BUCHAREST, Feb 6 (Reuters) - Romania’s energy market regulator ANRE has approved a plan to cap electricity prices for households and some industrial consumers for the next three years, it said on Wednesday, as part of measures in a contested government decree.
The emergency decree approved in December without an impact assessment or public debate introduces a slew of new taxes, including a 2 percent duty on turnover for energy companies and a cap on gas and electricity prices.
Producers will also be required to sell electricity at prices no higher than 5 percent of production costs.
Companies that could face the biggest impact from the new regulations include state-owned hydro and nuclear power producers Hidroelectrica and Nuclearelectrica, which will be required to sell up to 65 percent of their output on the regulated market.
The new taxes and price caps, which led asset prices sharply lower last month, have attracted widespread criticism from businesses including investment fund Fondul Proprietatea , which holds minority stakes in a number of energy companies.
“The proposed measures are extremely short sighted, aimed at short-term benefits at disproportionately high costs,” said Johan Meyer of Franklin Templeton, which manages the Fondul Proprietatea fund.
“They will lead to lower sustainable profits for affected companies, impacting both taxes and dividends to the state budget and will destroy future investments in the energy sector and jeopardise Romania’s energy security.”

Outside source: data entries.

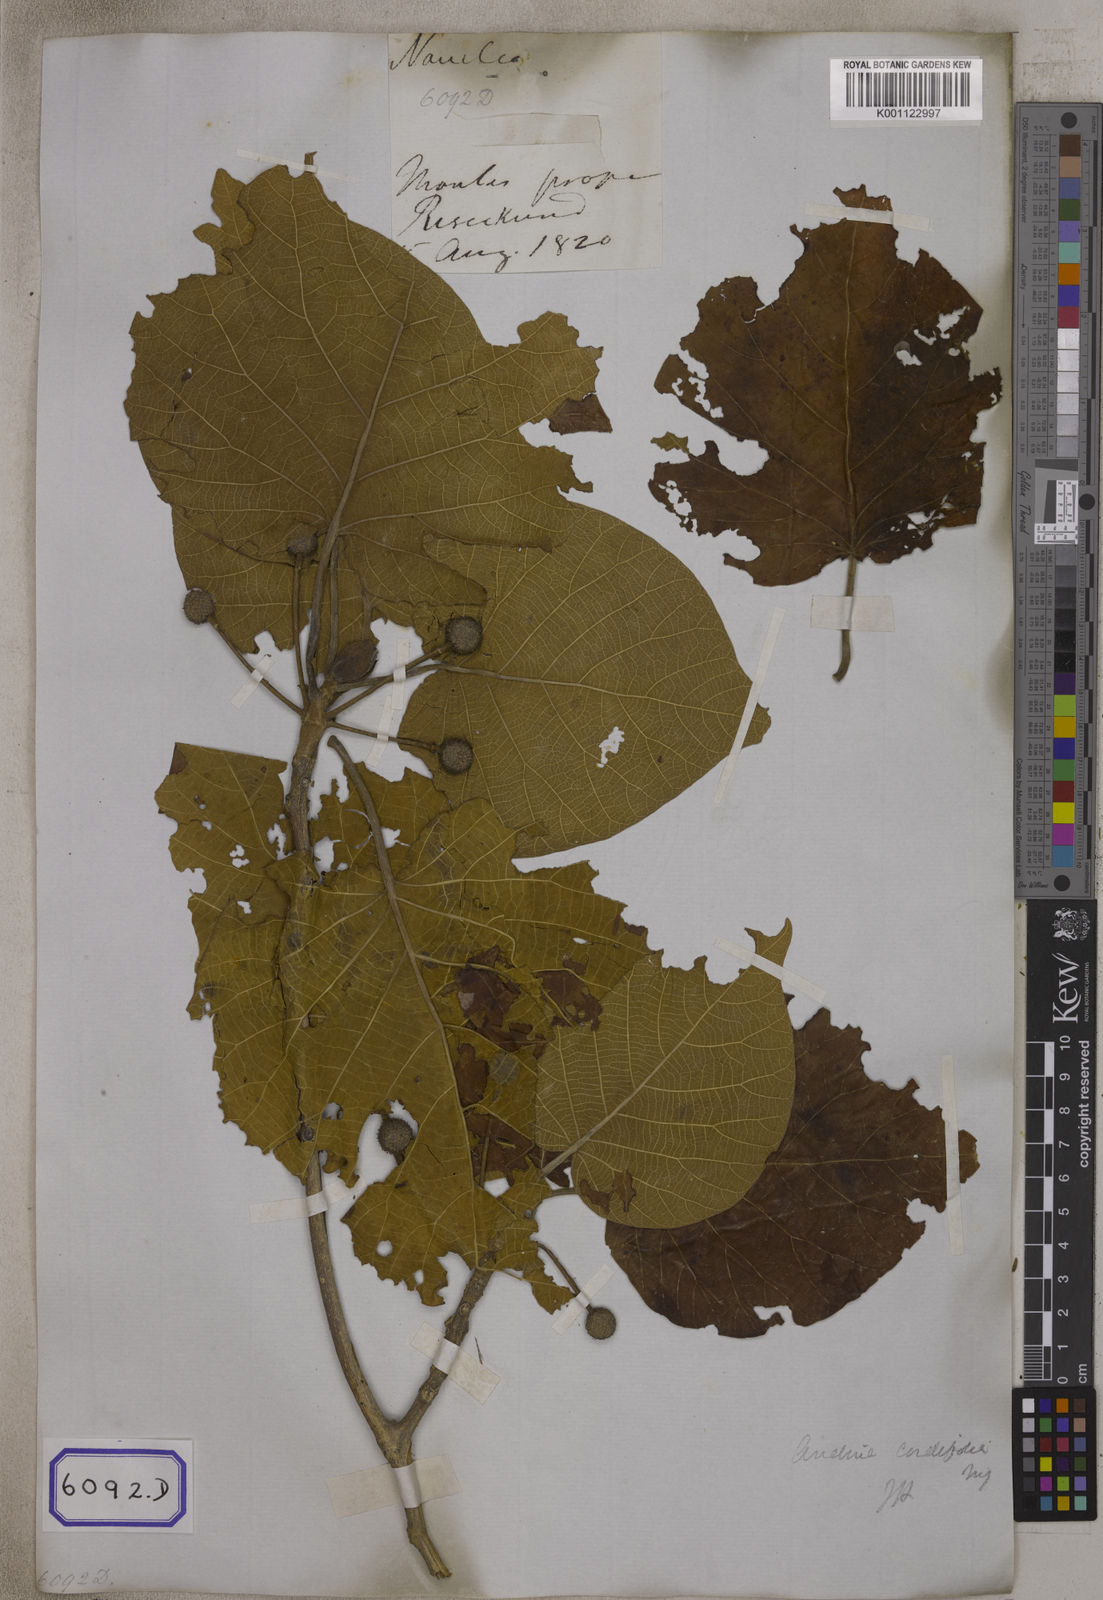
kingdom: Plantae
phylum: Tracheophyta
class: Magnoliopsida
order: Gentianales
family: Rubiaceae
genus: Adina
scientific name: Adina cordifolia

Romania uses a mix of gas, coal, hydro, nuclear and renewable energy to generate electricity, but more than half of all generation plants need to be replaced gradually or the country risks losing its energy independence.
Government policy towards investors has been unpredictable and unstable, making it hard for energy developers to draft long-term strategies, deterring investment.
Investment in gas production could also be a casualty of the emergency decree.
Romanian-based Black Sea Oil & Gas, controlled by private equity firm Carlyle Group, said that a final investment decision on its offshore gas project was complicated by the new taxes and sales restrictions..
On Wednesday oil and gas group OMV Petrom, majority controlled by Austria’s OMV, said it has postponed an investment decision at its deepwater gas field.